What is being asked: Look in the material below for the line holding "Pokud by prošly". Set it down exactly, with each later line up to and including the line holding "příslušnost, tak s".
Data in this exercise: Begin
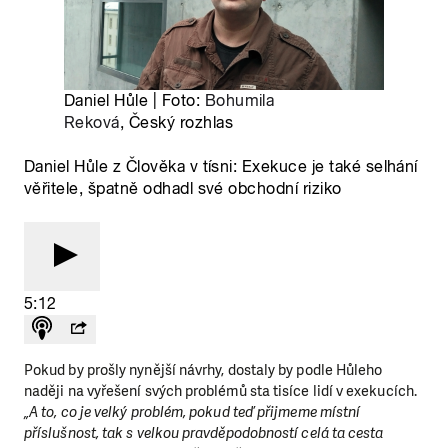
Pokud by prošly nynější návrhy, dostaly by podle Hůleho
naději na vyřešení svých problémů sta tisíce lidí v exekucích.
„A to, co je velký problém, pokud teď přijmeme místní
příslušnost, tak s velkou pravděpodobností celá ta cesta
Data in this exercise: End
Data in this exercise: Begin
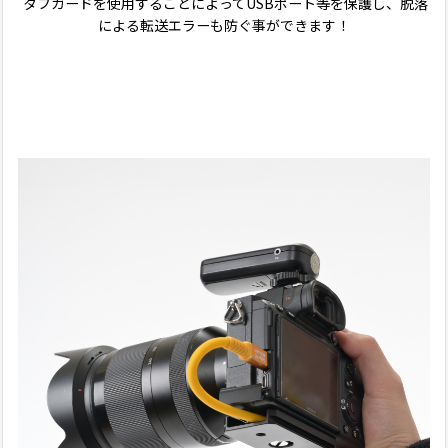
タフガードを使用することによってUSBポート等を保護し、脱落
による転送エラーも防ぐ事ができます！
Data in this exercise: End
Data in this exercise: Begin
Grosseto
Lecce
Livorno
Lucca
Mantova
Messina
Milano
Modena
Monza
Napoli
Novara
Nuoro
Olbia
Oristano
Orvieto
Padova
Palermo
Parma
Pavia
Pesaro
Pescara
Data in this exercise: End
Exercise output:
Pokud by prošly nynější návrhy, dostaly by podle Hůleho
naději na vyřešení svých problémů sta tisíce lidí v exekucích.
„A to, co je velký problém, pokud teď přijmeme místní
příslušnost, tak s velkou pravděpodobností celá ta cesta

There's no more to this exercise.